Page-level text extractions:
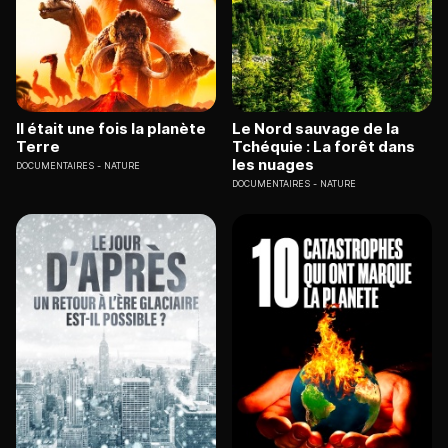
Il était une fois la planète
Le Nord sauvage de la
Terre
Tchéquie : La forêt dans
les nuages
DOCUMENTAIRES
NATURE
DOCUMENTAIRES
NATURE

ASSIGNMENT: All of the records above must be copied exactly, except for the pictures.

RESULT:
Il était une fois la planète
Le Nord sauvage de la
Terre
Tchéquie : La forêt dans
les nuages
DOCUMENTAIRES
NATURE
DOCUMENTAIRES
NATURE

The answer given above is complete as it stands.